From that fateful meeting it took me six long, agonizing years to make sense of my 'expiry date', which is how I'd come to think of my 30th birthday. I wrote about that time in my book and during those years, the scale was singular. It was about me - my imminent death, my mortality. No one else could really identify with what I was going through, so it was a path I walked alone.
Then one day, I had the incredible realization that I was using the wrong scale. Mortality wasn't unique to me - it’s something I share with all living creatures. Death is just the other end of the deal we sign up for at birth. What was unique is that I'd been given a peak behind the curtain and as a result I wasn't walking around in the otherwise shared delusion that I was going to live forever. This is when I went from being someone with a expiry date, to being a Mortal.
In 2003, the scale shifted once more. I realized I need to share my story. I would invite others (the Immortals) to hear my story and peak behind the curtain in the hopes that they too might benefit from living like a Mortal.

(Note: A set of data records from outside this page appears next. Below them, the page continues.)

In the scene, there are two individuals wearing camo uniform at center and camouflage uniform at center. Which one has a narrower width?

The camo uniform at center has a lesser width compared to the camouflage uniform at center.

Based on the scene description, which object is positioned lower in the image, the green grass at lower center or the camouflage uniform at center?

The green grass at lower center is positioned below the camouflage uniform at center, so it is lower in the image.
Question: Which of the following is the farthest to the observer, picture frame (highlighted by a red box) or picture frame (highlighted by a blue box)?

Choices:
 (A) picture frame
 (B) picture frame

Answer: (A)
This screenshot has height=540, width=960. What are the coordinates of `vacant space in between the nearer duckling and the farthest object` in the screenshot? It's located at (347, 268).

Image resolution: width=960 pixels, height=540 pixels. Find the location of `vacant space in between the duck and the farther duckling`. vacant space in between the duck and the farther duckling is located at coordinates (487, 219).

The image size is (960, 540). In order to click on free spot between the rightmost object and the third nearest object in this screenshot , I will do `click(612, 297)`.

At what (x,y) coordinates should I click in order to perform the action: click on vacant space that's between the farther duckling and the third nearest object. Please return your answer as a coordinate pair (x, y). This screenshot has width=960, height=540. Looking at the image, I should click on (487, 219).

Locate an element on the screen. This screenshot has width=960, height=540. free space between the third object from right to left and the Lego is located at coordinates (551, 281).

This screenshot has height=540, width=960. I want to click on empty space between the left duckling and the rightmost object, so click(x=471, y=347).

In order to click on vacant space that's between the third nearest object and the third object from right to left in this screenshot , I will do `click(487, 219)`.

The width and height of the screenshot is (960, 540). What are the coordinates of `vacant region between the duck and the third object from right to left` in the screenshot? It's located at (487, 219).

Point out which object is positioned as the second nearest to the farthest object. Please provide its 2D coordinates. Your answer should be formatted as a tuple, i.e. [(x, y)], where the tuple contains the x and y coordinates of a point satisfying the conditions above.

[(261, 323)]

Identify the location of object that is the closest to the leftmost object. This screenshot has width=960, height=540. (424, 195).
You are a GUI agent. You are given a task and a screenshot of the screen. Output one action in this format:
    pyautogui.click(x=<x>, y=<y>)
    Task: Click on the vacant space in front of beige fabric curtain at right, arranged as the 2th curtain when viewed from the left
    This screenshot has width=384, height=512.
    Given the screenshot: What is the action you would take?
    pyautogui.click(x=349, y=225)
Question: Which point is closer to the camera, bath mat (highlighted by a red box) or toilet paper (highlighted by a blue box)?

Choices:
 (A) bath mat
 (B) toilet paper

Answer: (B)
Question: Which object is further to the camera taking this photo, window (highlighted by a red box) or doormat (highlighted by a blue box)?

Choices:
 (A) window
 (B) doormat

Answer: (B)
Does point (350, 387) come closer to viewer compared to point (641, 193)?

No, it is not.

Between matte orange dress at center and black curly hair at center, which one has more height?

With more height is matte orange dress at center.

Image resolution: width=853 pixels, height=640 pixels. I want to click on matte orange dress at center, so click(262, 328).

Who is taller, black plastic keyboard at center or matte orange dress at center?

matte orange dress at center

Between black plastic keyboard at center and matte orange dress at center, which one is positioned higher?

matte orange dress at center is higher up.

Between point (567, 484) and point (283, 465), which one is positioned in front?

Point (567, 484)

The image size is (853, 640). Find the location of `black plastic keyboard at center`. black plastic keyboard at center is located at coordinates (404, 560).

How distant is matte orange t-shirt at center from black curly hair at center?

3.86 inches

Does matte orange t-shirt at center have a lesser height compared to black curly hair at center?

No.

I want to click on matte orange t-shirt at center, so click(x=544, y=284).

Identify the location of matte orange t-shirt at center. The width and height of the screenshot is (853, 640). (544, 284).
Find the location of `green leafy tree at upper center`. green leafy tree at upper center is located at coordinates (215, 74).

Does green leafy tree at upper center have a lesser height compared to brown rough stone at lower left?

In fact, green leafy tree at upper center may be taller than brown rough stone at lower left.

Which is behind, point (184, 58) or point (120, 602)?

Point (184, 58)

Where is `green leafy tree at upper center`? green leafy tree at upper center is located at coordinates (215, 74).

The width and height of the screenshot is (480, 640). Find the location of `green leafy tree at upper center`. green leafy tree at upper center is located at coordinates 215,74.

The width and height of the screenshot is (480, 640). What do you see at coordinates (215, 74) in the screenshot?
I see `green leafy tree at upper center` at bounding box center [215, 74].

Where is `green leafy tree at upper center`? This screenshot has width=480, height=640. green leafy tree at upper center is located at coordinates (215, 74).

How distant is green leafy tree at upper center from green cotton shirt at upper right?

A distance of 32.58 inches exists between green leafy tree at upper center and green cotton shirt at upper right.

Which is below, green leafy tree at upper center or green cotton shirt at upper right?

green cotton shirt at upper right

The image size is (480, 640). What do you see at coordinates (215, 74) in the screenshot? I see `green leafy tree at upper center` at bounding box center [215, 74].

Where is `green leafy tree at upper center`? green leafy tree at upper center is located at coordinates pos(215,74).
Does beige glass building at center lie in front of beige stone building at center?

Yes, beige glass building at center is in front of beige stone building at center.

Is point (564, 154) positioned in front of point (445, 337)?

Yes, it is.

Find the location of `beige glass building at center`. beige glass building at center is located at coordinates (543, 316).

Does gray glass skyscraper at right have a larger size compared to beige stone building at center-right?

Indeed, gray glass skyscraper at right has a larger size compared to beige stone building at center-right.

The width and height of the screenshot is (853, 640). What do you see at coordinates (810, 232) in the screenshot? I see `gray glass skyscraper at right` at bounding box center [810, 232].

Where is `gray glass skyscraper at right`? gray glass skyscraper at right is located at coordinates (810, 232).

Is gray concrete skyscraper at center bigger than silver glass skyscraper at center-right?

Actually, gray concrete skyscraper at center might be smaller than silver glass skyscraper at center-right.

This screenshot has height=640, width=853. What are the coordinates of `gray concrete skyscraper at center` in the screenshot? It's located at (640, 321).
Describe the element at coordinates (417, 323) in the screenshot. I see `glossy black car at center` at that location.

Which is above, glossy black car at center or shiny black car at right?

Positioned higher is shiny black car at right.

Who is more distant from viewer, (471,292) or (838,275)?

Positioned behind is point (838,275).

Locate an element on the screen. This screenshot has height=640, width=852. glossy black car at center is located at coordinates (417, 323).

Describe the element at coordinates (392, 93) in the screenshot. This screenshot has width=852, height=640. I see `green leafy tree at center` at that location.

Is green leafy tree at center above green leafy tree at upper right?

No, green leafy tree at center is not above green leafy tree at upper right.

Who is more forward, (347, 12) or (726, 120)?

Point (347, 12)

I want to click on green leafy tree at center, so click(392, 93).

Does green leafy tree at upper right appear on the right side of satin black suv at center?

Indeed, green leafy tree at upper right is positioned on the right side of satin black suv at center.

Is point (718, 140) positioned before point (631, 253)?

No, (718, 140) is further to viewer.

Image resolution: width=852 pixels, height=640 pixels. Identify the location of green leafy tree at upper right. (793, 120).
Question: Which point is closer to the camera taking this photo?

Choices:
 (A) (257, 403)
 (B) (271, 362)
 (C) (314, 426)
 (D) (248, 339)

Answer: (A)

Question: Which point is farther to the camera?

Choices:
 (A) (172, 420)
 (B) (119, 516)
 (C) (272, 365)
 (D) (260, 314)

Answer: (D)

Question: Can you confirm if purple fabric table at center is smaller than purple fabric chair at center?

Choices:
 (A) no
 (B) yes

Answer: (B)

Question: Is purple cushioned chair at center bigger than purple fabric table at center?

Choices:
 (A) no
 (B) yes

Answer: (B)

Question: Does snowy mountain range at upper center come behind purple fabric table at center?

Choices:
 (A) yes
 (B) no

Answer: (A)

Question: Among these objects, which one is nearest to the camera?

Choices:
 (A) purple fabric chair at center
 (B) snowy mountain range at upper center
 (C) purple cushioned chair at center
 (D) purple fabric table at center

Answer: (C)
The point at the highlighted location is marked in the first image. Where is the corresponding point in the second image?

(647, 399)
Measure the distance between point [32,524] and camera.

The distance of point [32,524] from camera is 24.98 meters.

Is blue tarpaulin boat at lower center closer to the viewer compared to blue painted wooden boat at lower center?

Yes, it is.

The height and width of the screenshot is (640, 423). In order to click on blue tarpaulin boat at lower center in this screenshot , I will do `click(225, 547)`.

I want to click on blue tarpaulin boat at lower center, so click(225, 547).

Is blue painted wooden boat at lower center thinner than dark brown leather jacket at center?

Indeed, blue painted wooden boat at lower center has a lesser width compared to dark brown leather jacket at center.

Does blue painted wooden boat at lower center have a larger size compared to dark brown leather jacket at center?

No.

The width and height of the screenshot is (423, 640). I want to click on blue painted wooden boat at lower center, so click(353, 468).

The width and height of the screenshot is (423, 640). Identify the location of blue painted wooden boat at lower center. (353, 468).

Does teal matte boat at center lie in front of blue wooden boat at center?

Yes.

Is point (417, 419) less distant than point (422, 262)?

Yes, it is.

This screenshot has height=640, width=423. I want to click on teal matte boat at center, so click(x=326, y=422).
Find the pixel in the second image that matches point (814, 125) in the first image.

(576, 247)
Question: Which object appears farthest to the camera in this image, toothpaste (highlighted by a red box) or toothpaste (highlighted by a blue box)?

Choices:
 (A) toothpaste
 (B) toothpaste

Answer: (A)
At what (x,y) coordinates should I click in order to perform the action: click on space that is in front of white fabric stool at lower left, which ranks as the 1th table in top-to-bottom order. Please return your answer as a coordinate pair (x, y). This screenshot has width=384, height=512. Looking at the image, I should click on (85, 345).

And that's how things were for a long time, and it worked wonderfully.
In 2020, my sense of scale got thrown completely out of whack. Mortality wasn't just something that I thought of on an individual level anymore. The rising waves of the global pandemic and the accompanying death tolls made things seem much larger and more pressing.
This was completely exacerbated by the fact that I wasn't able to invoke the comforting cognitive dissonance of the Immortals and tell myself things like: 'I'm sure it will all be fine' or 'I don't think it's something I need to word about.' No, my Mortal thinking went into overdrive and pushed me in the opposite direction - being overly cautious and concerned about my safety and the safety of everyone I love. Of course I, like everyone else, was powerless to do much to address this, so it just wore on.
And once my defence alarms had gone off, I was hypersensitive to any perceived threat. The chaotic US election campaign and ensuing aftermath. The schism around vaccines and other public health directives. The climate emergency that seems to be going largely unheeded. All of these were amplified by, and contributed to, my skewed sense of scale.
And now?
Here in the dwindling days of 2021...I'm slowly beginning to get things back into perspective and restore the proper sense of scale.
Some days it's easier than others.
But I do my best to remind myself:
I'm Mortal. And I'm still here!
So live like it matters.
You are preaching my brother! Keep your head up. This too shall pass.